About a month ago I explained that “The
Robo-Signing Mess Is Just the Tip of the Iceberg, Mortgage Putbacks
Will Be the Harbinger of the Collapse of Big Banks that Will Dwarf 2008!”
and literally days later Bank of America was hit with a massive $47
billion put back request from investors. The CEO vowed to fight the
requests, but now seems amenable to settle. What do you think all of the
other investors will do if or when this bank (or other banks) cave
without a fight? Now we have Bank of America negotiating with PIMCO over $47 billion of put backs:
Bank of America
Corp., after vowing to fight requests that it repurchase certain loans,
has begun potential settlement discussions with some of its largest
mortgage investors, according to people familiar with the situation.
The group discussing a possible
settlement with the nation’s largest bank as measured by assets
includes the Federal Reserve Bank of New York, government-owned
mortgage company Freddie Mac, BlackRock Inc. and Allianz SE’s Pacific Investment Management Co., or Pimco, a unit of Allianz SE.
The approach appears to be a major shift in strategy for Chief Executive Officer Brian Moynihan,
who in November pledged to engage in “day-to-day, hand-to-hand combat”
on investor requests to repurchase flawed mortgages made before the
U.S. housing collapse.
Now, what is really the value of these securities and assets that
Moynihan is trying to dump so aggressively? Let’s look at the Fed’s
recent disclosures to find out. The asset buying binge that we are
focusing on today was aided by the Public/Private Investment Program
(PPIP, see Reggie Middleton’s Overview of the Public-Private Investment Program). The “stated goal”

* _Material provided_:
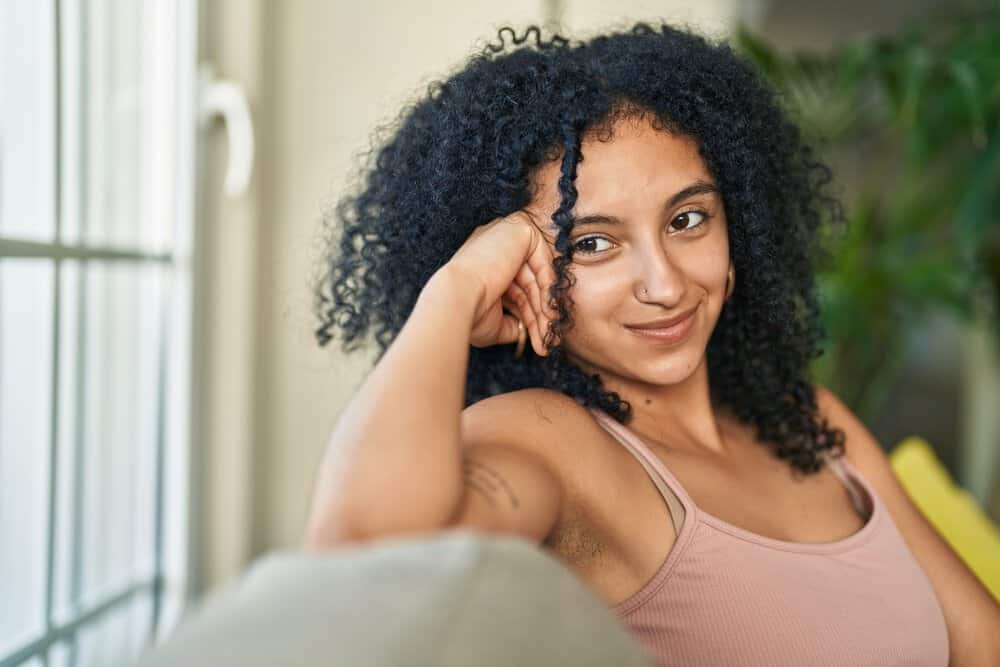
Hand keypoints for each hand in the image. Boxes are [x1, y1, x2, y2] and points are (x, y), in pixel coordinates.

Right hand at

* _Problems to solve_:
• a. Answer these questions from the mortgage putback excerpt:
(i) What was the size of the put back request that investors made to Bank of America?
(ii) In what month did Brian Moynihan pledge to engage in "day-to-day, hand-to-hand combat" on repurchase requests?
(iii) Which program does the excerpt say aided the asset buying binge?
• b. List every party that the mortgage putback excerpt names as part of the group discussing a possible settlement with Bank of America.

* _Exercise answers_:
• a.
(i) $47 billion
(ii) November
(iii) The Public/Private Investment Program (PPIP)

• b.
- Federal Reserve Bank of New York
- Freddie Mac
- BlackRock Inc.
- Pacific Investment Management Co. (Pimco), a unit of Allianz SE